Two of the most basic safety components in a house should be smoke and carbon monoxide alarms, and certain models offer both in the same unit.
With safety being a priority – US Fire Administration (USFA) / National Fire Protection Association (NFPA) – you are best off installing an alarm on each floor, and many building codes will require it in newer construction, as well as hard wiring the units to AC power. If there is no existing pre-wiring on an older home, then manufacturers have you covered with several long-life battery powered units to choose from.
Smoke and CO Alarm Features to Consider
There are various combinations and models available for smoke and co alarms. The manufacturers sites will have comprehensive information to help the buying decision. Common brands include Kidde…First Alert…BRK.
With a combination smoke and co alarm, it’s important to know which is activating the alarm. Talking alarms let you know whether fire or carbon monoxide is being detected with a loud and clear voice. Also consider an ADA compliant alarm with a flashing strobe to further enhance your safety, especially if hearing impaired.
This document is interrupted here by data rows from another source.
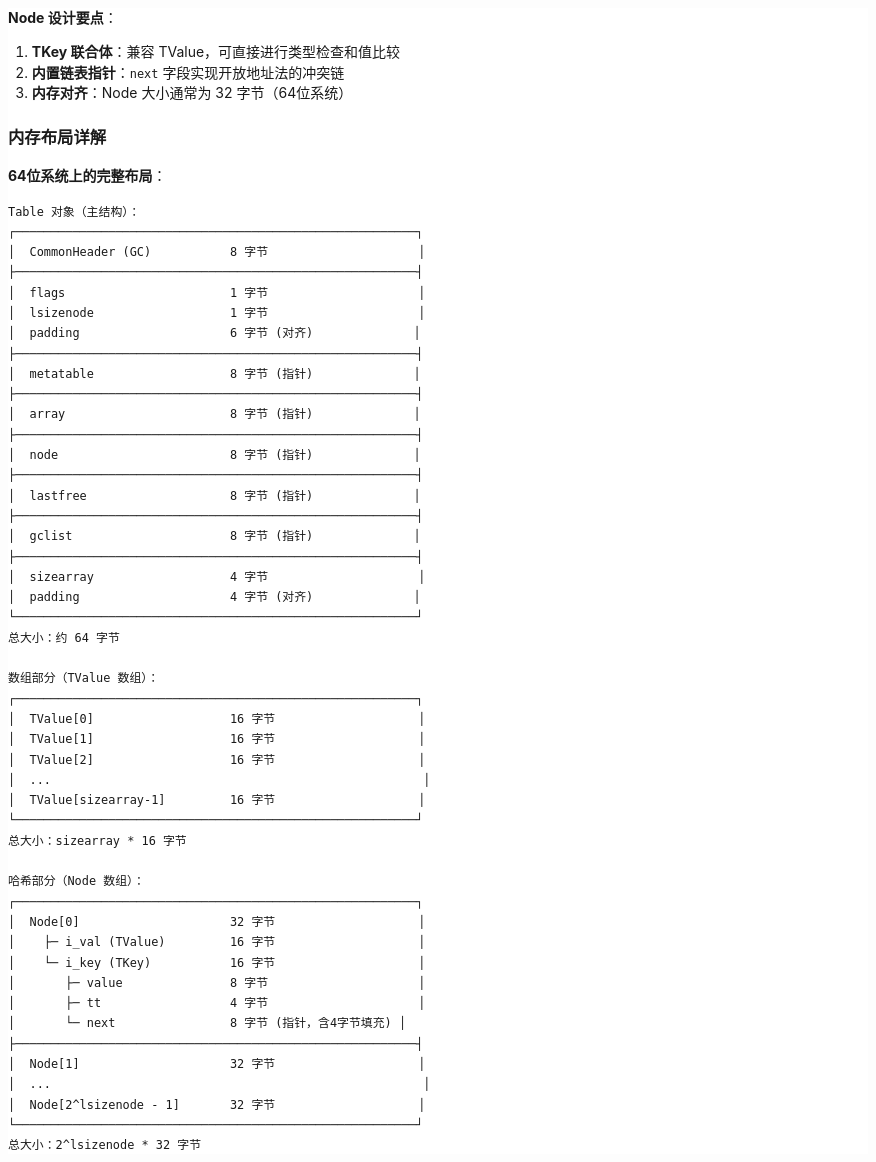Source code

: **Node 设计要点**：

1. **TKey 联合体**：兼容 TValue，可直接进行类型检查和值比较
2. **内置链表指针**：`next` 字段实现开放地址法的冲突链
3. **内存对齐**：Node 大小通常为 32 字节（64位系统）

### 内存布局详解

**64位系统上的完整布局**：

```
Table 对象（主结构）：
┌────────────────────────────────────────────────────────┐
│  CommonHeader (GC)           8 字节                     │
├────────────────────────────────────────────────────────┤
│  flags                       1 字节                     │
│  lsizenode                   1 字节                     │
│  padding                     6 字节 (对齐)              │
├────────────────────────────────────────────────────────┤
│  metatable                   8 字节 (指针)              │
├────────────────────────────────────────────────────────┤
│  array                       8 字节 (指针)              │
├────────────────────────────────────────────────────────┤
│  node                        8 字节 (指针)              │
├────────────────────────────────────────────────────────┤
│  lastfree                    8 字节 (指针)              │
├────────────────────────────────────────────────────────┤
│  gclist                      8 字节 (指针)              │
├────────────────────────────────────────────────────────┤
│  sizearray                   4 字节                     │
│  padding                     4 字节 (对齐)              │
└────────────────────────────────────────────────────────┘
总大小：约 64 字节

数组部分（TValue 数组）：
┌────────────────────────────────────────────────────────┐
│  TValue[0]                   16 字节                    │
│  TValue[1]                   16 字节                    │
│  TValue[2]                   16 字节                    │
│  ...                                                    │
│  TValue[sizearray-1]         16 字节                    │
└────────────────────────────────────────────────────────┘
总大小：sizearray * 16 字节

哈希部分（Node 数组）：
┌────────────────────────────────────────────────────────┐
│  Node[0]                     32 字节                    │
│    ├─ i_val (TValue)         16 字节                    │
│    └─ i_key (TKey)           16 字节                    │
│       ├─ value               8 字节                     │
│       ├─ tt                  4 字节                     │
│       └─ next                8 字节 (指针，含4字节填充) │
├────────────────────────────────────────────────────────┤
│  Node[1]                     32 字节                    │
│  ...                                                    │
│  Node[2^lsizenode - 1]       32 字节                    │
└────────────────────────────────────────────────────────┘
总大小：2^lsizenode * 32 字节
```
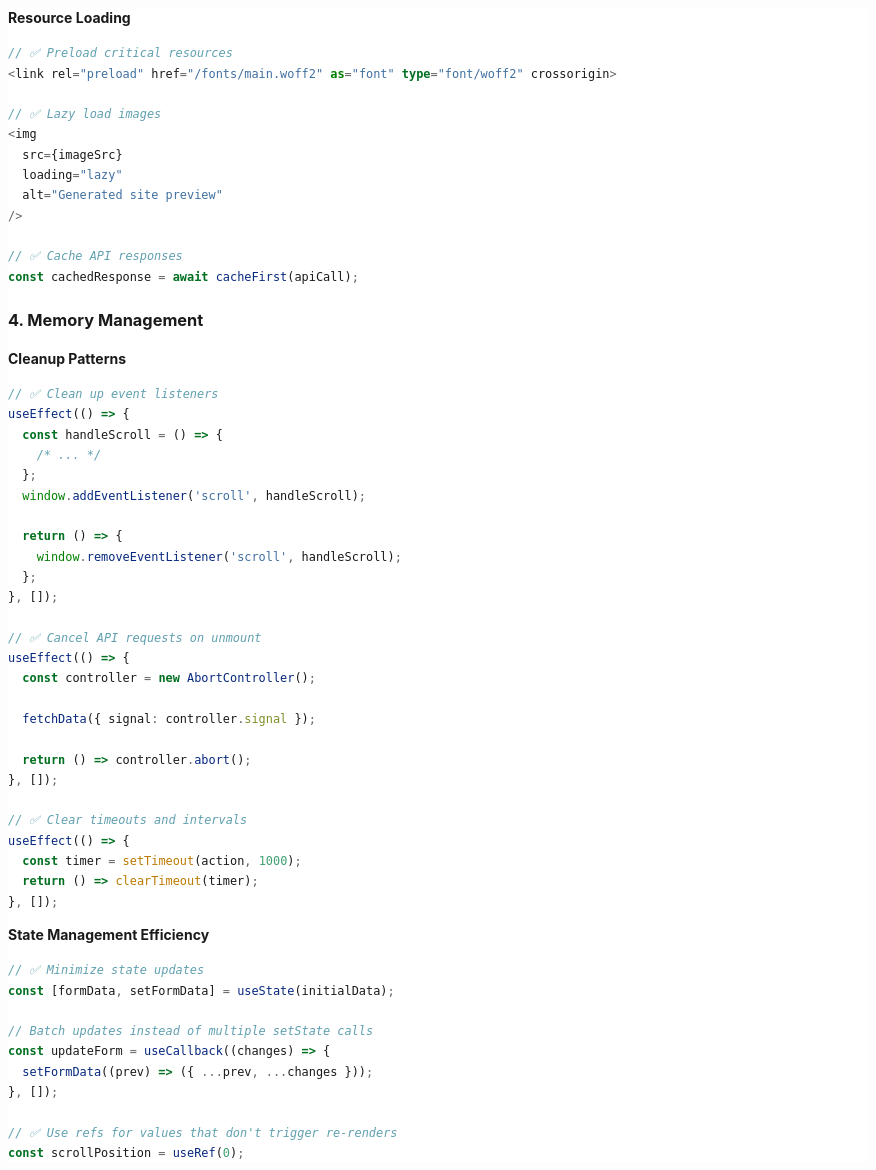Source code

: **Resource Loading**

```typescript
// ✅ Preload critical resources
<link rel="preload" href="/fonts/main.woff2" as="font" type="font/woff2" crossorigin>

// ✅ Lazy load images
<img
  src={imageSrc}
  loading="lazy"
  alt="Generated site preview"
/>

// ✅ Cache API responses
const cachedResponse = await cacheFirst(apiCall);
```

### **4. Memory Management**

**Cleanup Patterns**

```typescript
// ✅ Clean up event listeners
useEffect(() => {
  const handleScroll = () => {
    /* ... */
  };
  window.addEventListener('scroll', handleScroll);

  return () => {
    window.removeEventListener('scroll', handleScroll);
  };
}, []);

// ✅ Cancel API requests on unmount
useEffect(() => {
  const controller = new AbortController();

  fetchData({ signal: controller.signal });

  return () => controller.abort();
}, []);

// ✅ Clear timeouts and intervals
useEffect(() => {
  const timer = setTimeout(action, 1000);
  return () => clearTimeout(timer);
}, []);
```

**State Management Efficiency**

```typescript
// ✅ Minimize state updates
const [formData, setFormData] = useState(initialData);

// Batch updates instead of multiple setState calls
const updateForm = useCallback((changes) => {
  setFormData((prev) => ({ ...prev, ...changes }));
}, []);

// ✅ Use refs for values that don't trigger re-renders
const scrollPosition = useRef(0);
```
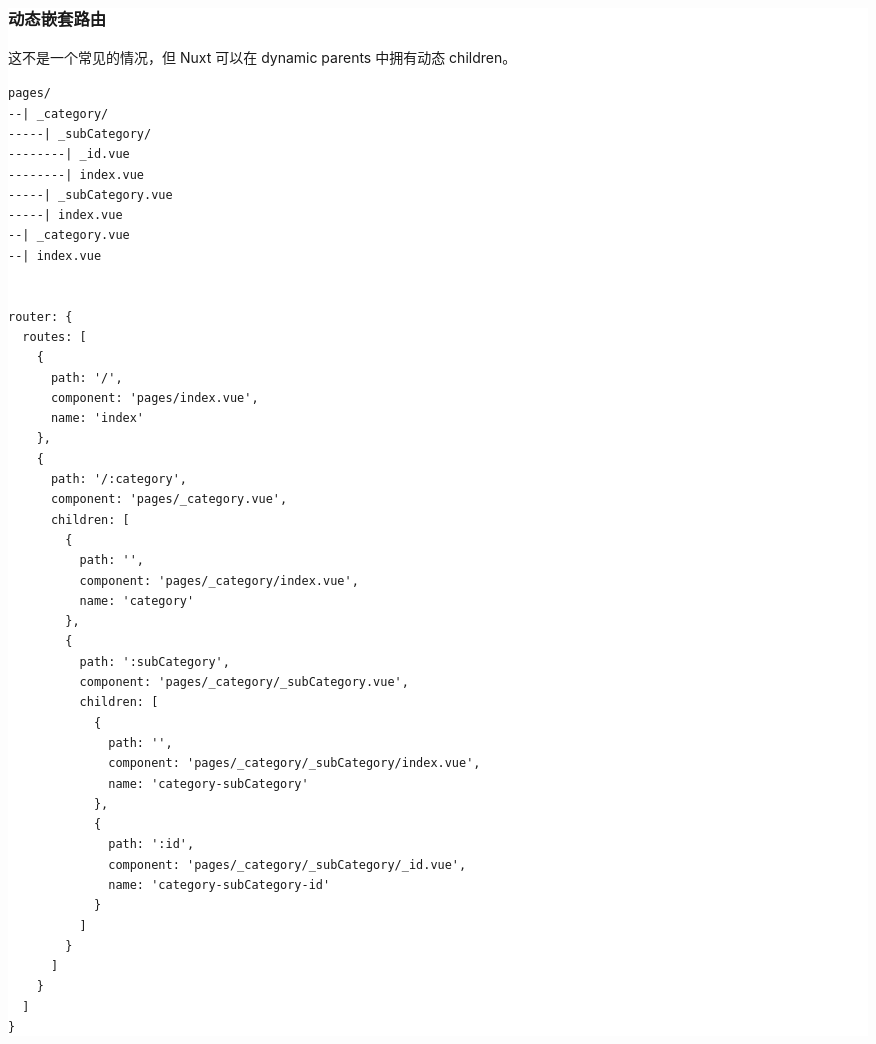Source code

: 

### 动态嵌套路由

这不是一个常见的情况，但 Nuxt 可以在 dynamic parents 中拥有动态 children。

```
pages/
--| _category/
-----| _subCategory/
--------| _id.vue
--------| index.vue
-----| _subCategory.vue
-----| index.vue
--| _category.vue
--| index.vue


router: {
  routes: [
    {
      path: '/',
      component: 'pages/index.vue',
      name: 'index'
    },
    {
      path: '/:category',
      component: 'pages/_category.vue',
      children: [
        {
          path: '',
          component: 'pages/_category/index.vue',
          name: 'category'
        },
        {
          path: ':subCategory',
          component: 'pages/_category/_subCategory.vue',
          children: [
            {
              path: '',
              component: 'pages/_category/_subCategory/index.vue',
              name: 'category-subCategory'
            },
            {
              path: ':id',
              component: 'pages/_category/_subCategory/_id.vue',
              name: 'category-subCategory-id'
            }
          ]
        }
      ]
    }
  ]
}
```
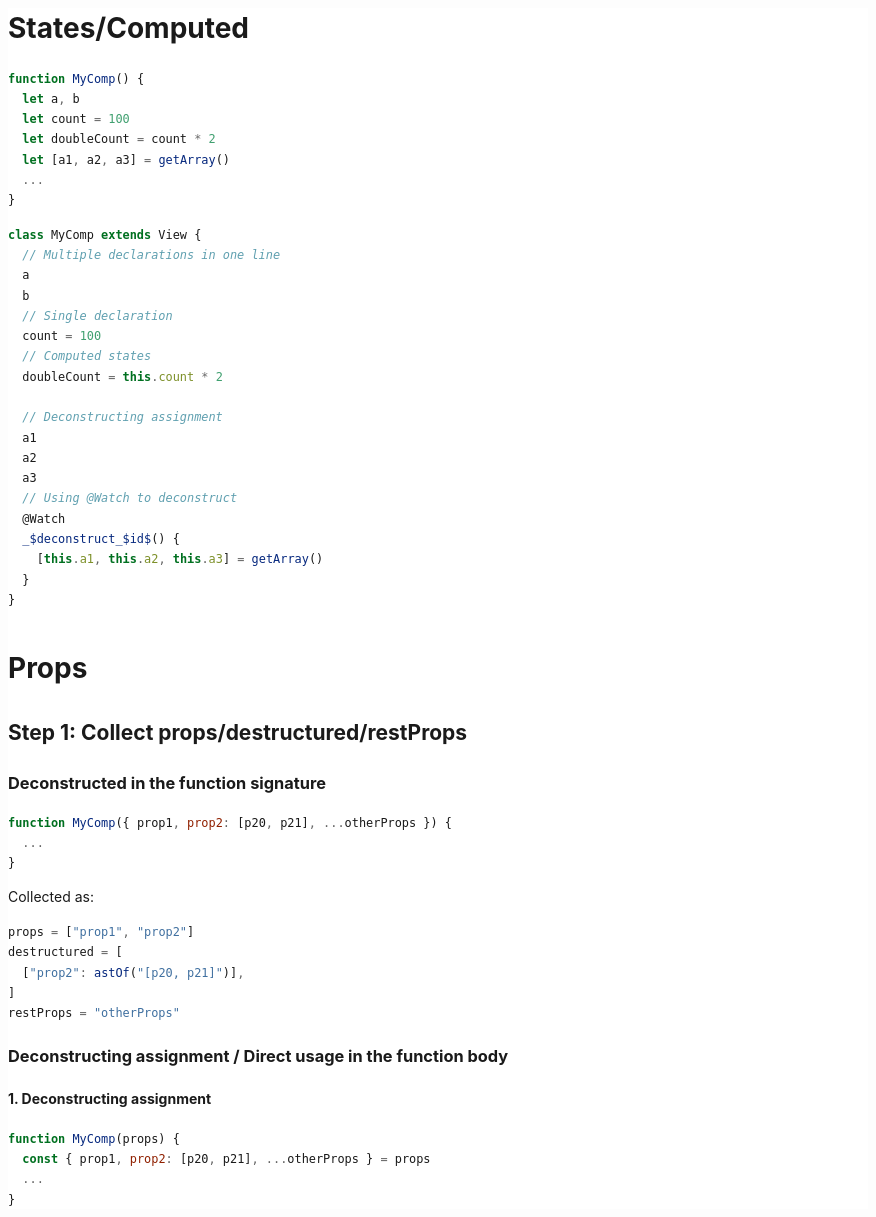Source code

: 
# States/Computed
```jsx
function MyComp() {
  let a, b
  let count = 100
  let doubleCount = count * 2
  let [a1, a2, a3] = getArray()
  ...
}

```

```jsx
class MyComp extends View {
  // Multiple declarations in one line
  a
  b
  // Single declaration
  count = 100
  // Computed states
  doubleCount = this.count * 2

  // Deconstructing assignment
  a1
  a2
  a3
  // Using @Watch to deconstruct
  @Watch
  _$deconstruct_$id$() {
    [this.a1, this.a2, this.a3] = getArray()
  }
}
```

# Props

## Step 1: Collect props/destructured/restProps
### Deconstructed in the function signature
```jsx
function MyComp({ prop1, prop2: [p20, p21], ...otherProps }) {
  ...
}
```
Collected as:
```js
props = ["prop1", "prop2"]
destructured = [
  ["prop2": astOf("[p20, p21]")],
]
restProps = "otherProps"
```
### Deconstructing assignment / Direct usage in the function body
#### 1. Deconstructing assignment
```jsx
function MyComp(props) {
  const { prop1, prop2: [p20, p21], ...otherProps } = props
  ...
}
```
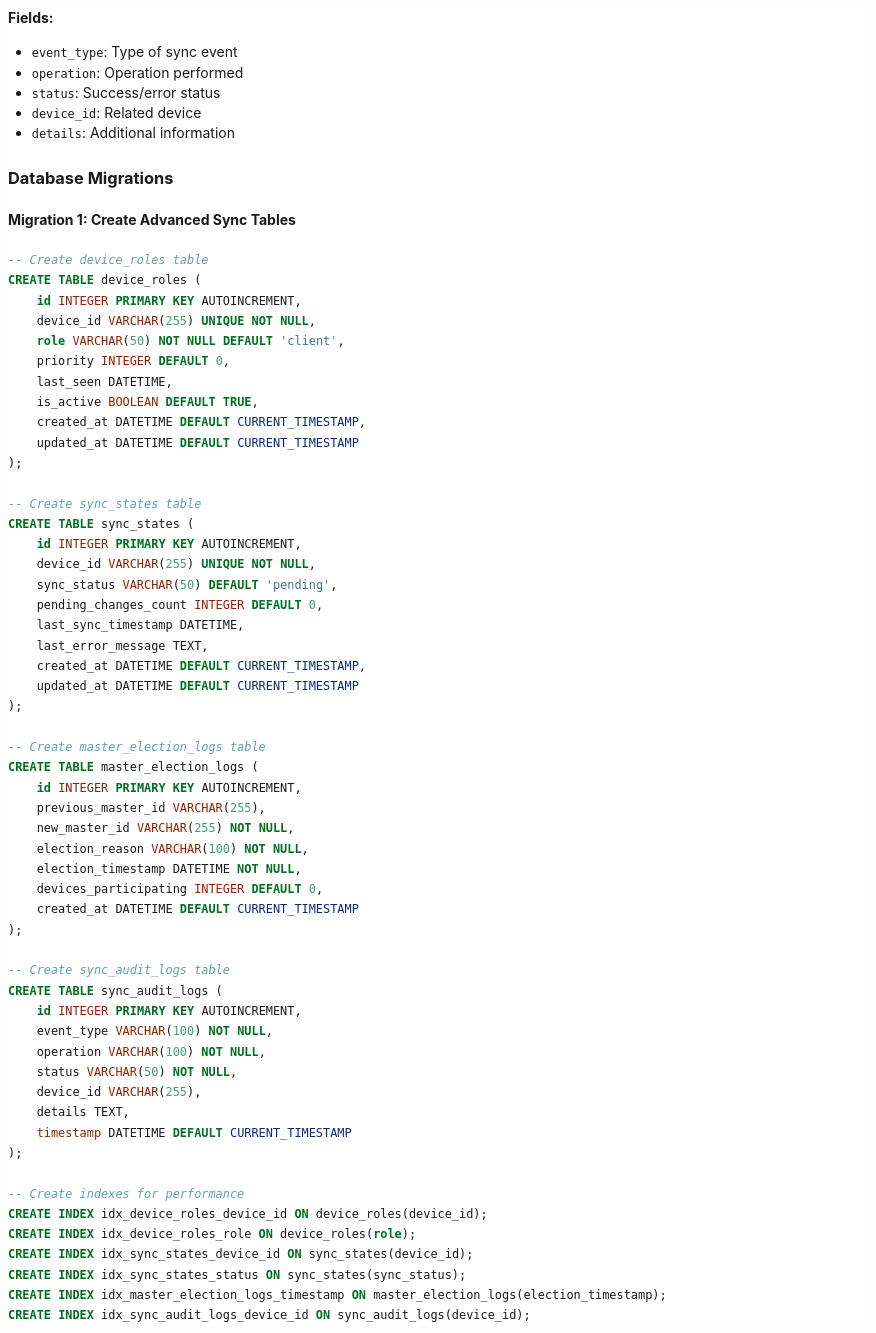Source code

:**Fields:**
- `event_type`: Type of sync event
- `operation`: Operation performed
- `status`: Success/error status
- `device_id`: Related device
- `details`: Additional information

### Database Migrations

#### Migration 1: Create Advanced Sync Tables
```sql
-- Create device_roles table
CREATE TABLE device_roles (
    id INTEGER PRIMARY KEY AUTOINCREMENT,
    device_id VARCHAR(255) UNIQUE NOT NULL,
    role VARCHAR(50) NOT NULL DEFAULT 'client',
    priority INTEGER DEFAULT 0,
    last_seen DATETIME,
    is_active BOOLEAN DEFAULT TRUE,
    created_at DATETIME DEFAULT CURRENT_TIMESTAMP,
    updated_at DATETIME DEFAULT CURRENT_TIMESTAMP
);

-- Create sync_states table
CREATE TABLE sync_states (
    id INTEGER PRIMARY KEY AUTOINCREMENT,
    device_id VARCHAR(255) UNIQUE NOT NULL,
    sync_status VARCHAR(50) DEFAULT 'pending',
    pending_changes_count INTEGER DEFAULT 0,
    last_sync_timestamp DATETIME,
    last_error_message TEXT,
    created_at DATETIME DEFAULT CURRENT_TIMESTAMP,
    updated_at DATETIME DEFAULT CURRENT_TIMESTAMP
);

-- Create master_election_logs table
CREATE TABLE master_election_logs (
    id INTEGER PRIMARY KEY AUTOINCREMENT,
    previous_master_id VARCHAR(255),
    new_master_id VARCHAR(255) NOT NULL,
    election_reason VARCHAR(100) NOT NULL,
    election_timestamp DATETIME NOT NULL,
    devices_participating INTEGER DEFAULT 0,
    created_at DATETIME DEFAULT CURRENT_TIMESTAMP
);

-- Create sync_audit_logs table
CREATE TABLE sync_audit_logs (
    id INTEGER PRIMARY KEY AUTOINCREMENT,
    event_type VARCHAR(100) NOT NULL,
    operation VARCHAR(100) NOT NULL,
    status VARCHAR(50) NOT NULL,
    device_id VARCHAR(255),
    details TEXT,
    timestamp DATETIME DEFAULT CURRENT_TIMESTAMP
);

-- Create indexes for performance
CREATE INDEX idx_device_roles_device_id ON device_roles(device_id);
CREATE INDEX idx_device_roles_role ON device_roles(role);
CREATE INDEX idx_sync_states_device_id ON sync_states(device_id);
CREATE INDEX idx_sync_states_status ON sync_states(sync_status);
CREATE INDEX idx_master_election_logs_timestamp ON master_election_logs(election_timestamp);
CREATE INDEX idx_sync_audit_logs_device_id ON sync_audit_logs(device_id);
```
The interconnect communication feature is a valuable safety asset, so please take the time to research manufacturers sites or product boxes for compatibility when replacing and/or upgrading your smoke and co alarms.
Alarm Location Examples
- Garage – Wireless Heat Detector connected to wireless home alarm. I like this option as the speaker is then on the inside of the house, as part of the alarm. If parking cars in the garage, you won’t want a carbon monoxide alarm, as false alarms will happen from the cars exhaust.
- Basement – Kidde AC Combination Carbon Monoxide/Explosive Gas Alarm: near furnace and hot water heater. A separate Kidde Smoke Alarm connected to the above 2 floors. Hardwired per code.
- First Floor – Kidde Direct Wire Interconnectable Smoke and Carbon Monoxide Talking Alarm. Hardwired per code.
- Second Floor – Kidde Direct Wire Interconnectable Smoke and Carbon Monoxide Talking Alarm. Hardwired per code.
Common Smoke Alarm Questions
When should I replace my alarm?
The standard is 10 years for a smoke alarm and 7 years for a CO2 alarm. Read the manufacturers instructions for specific product information, or visit their site for any additional information as products and rules can change.
When should I replace my alarms battery?
Varies per product on how it was designed. Some smoke detectors have a built-in lifetime battery installed, and some use a standard 9v battery that may need annual replacement. Again, read the manufacturers instructions for specific product information.
Smoke Alarm Continues to Chirp; Battery is Fine?
If the current battery is confirmed to be be working properly, try unplugging the smoke alarm (if connected to AC power), and also clean with compressed air per manufacturers instructions. If chirping continues after plugging back in, try another battery, or consult the manufacturer.